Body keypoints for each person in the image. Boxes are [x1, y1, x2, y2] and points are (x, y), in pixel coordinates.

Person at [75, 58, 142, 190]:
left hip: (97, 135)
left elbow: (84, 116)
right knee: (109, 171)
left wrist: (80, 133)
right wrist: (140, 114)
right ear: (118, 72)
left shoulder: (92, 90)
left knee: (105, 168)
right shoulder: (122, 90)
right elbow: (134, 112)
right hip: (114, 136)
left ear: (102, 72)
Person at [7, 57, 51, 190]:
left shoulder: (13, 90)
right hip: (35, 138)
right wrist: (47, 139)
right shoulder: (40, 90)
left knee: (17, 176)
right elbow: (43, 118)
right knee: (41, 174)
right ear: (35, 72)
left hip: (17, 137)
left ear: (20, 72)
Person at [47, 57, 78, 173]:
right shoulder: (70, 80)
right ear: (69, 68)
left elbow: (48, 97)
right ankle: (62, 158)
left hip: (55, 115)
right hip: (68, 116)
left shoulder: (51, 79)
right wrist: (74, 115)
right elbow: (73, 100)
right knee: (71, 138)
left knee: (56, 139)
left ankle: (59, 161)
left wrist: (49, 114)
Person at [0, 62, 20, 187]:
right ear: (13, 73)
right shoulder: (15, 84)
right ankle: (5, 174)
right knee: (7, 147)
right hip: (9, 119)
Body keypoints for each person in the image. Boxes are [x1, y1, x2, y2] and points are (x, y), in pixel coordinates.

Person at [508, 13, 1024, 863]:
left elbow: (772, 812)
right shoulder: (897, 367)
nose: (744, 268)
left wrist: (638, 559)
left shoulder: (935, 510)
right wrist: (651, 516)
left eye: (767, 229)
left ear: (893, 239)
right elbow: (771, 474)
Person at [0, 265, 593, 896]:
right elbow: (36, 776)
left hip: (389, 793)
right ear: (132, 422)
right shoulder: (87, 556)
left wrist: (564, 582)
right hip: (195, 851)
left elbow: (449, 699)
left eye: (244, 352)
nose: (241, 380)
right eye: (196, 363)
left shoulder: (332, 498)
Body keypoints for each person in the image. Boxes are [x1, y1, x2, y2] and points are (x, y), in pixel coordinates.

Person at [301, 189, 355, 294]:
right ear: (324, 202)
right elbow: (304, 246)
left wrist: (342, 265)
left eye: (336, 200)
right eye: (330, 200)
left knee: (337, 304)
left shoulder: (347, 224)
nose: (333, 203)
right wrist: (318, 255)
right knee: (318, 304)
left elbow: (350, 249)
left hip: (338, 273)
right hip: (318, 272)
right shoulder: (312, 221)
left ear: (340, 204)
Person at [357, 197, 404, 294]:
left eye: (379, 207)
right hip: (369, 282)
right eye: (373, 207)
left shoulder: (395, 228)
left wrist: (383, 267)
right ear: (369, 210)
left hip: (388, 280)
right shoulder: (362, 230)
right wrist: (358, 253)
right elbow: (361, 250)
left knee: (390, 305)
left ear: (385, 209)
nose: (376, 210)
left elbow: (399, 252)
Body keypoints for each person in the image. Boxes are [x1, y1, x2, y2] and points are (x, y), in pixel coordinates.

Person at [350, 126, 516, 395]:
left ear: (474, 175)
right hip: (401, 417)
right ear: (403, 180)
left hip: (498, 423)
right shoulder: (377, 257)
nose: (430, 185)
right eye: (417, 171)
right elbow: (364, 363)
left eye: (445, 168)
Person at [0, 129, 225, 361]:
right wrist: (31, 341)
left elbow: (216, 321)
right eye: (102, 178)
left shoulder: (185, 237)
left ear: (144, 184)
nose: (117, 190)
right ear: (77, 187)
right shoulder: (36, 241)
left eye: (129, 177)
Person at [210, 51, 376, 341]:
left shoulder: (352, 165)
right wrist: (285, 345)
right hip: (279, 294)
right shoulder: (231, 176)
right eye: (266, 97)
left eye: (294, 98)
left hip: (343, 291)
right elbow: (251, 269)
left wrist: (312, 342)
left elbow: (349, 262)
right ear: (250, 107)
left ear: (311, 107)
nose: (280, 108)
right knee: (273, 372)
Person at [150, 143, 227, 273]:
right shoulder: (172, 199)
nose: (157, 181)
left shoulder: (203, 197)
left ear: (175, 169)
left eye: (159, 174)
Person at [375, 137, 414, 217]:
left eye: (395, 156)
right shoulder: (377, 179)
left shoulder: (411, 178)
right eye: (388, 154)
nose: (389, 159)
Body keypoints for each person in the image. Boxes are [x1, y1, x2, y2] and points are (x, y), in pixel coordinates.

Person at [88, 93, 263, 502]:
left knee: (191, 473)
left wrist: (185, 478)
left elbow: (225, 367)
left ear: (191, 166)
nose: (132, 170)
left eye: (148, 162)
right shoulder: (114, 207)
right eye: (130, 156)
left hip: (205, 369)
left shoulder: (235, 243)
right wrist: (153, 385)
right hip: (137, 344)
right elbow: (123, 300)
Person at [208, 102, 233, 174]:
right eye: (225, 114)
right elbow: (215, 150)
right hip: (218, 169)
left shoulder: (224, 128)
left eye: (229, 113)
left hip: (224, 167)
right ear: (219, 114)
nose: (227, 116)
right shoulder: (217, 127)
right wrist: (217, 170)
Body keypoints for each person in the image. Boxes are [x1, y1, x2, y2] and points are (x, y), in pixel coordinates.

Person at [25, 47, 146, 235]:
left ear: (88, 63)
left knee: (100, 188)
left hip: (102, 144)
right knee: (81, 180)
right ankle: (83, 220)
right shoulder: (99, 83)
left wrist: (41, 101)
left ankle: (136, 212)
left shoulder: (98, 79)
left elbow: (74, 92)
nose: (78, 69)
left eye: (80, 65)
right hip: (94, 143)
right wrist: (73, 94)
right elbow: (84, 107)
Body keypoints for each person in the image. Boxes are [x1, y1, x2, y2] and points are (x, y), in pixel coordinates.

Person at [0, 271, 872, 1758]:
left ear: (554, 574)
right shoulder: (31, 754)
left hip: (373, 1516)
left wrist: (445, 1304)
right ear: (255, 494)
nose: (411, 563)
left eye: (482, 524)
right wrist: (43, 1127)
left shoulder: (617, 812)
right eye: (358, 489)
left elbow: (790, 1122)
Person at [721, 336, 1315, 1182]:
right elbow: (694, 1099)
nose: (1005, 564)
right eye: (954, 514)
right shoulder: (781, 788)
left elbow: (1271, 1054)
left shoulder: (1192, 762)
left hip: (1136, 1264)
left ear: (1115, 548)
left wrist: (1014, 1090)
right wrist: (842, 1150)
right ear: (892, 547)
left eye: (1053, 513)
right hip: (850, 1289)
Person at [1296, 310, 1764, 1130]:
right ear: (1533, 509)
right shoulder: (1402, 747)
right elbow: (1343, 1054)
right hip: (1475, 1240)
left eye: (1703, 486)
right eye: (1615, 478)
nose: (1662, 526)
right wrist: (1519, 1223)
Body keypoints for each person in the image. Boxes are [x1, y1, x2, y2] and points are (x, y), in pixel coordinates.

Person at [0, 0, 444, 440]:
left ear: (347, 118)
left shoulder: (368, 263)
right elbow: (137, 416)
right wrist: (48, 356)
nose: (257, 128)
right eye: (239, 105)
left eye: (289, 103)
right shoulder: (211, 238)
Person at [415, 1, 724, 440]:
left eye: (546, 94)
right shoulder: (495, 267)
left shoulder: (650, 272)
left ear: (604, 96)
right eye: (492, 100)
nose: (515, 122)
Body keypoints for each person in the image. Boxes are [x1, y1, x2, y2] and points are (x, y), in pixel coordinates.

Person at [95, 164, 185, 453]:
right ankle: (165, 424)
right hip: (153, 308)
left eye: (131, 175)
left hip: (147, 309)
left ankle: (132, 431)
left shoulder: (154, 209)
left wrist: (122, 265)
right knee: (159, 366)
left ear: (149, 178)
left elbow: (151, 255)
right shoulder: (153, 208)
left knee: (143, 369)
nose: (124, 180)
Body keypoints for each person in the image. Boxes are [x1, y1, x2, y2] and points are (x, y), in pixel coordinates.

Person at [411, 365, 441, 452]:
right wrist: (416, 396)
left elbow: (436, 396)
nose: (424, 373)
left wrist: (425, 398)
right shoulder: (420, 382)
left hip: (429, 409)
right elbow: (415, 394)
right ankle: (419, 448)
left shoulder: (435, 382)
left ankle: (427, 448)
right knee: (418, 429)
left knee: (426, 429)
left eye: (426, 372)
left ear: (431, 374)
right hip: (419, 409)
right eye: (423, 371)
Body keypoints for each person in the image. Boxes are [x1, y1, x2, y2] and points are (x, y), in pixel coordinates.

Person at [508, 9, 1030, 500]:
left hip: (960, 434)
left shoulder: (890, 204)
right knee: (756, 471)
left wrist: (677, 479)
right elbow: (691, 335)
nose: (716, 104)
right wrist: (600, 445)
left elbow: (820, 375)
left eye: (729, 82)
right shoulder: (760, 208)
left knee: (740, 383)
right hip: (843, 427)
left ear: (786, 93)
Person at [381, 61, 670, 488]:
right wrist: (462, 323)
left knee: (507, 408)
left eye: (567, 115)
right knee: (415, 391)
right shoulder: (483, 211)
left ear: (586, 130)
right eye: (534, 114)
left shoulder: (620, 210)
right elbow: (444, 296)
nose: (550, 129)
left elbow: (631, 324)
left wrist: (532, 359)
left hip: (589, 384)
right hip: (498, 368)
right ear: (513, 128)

_ _ _ _ _ _ _

- _EXERCISE_
Whenever the word "ankle" shows up in a line of the entries above, copy that line.

- _WRITTEN RESPONSE_
right ankle: (62, 158)
left ankle: (59, 161)
right ankle: (5, 174)
right ankle: (83, 220)
left ankle: (136, 212)
right ankle: (165, 424)
left ankle: (132, 431)
right ankle: (419, 448)
left ankle: (427, 448)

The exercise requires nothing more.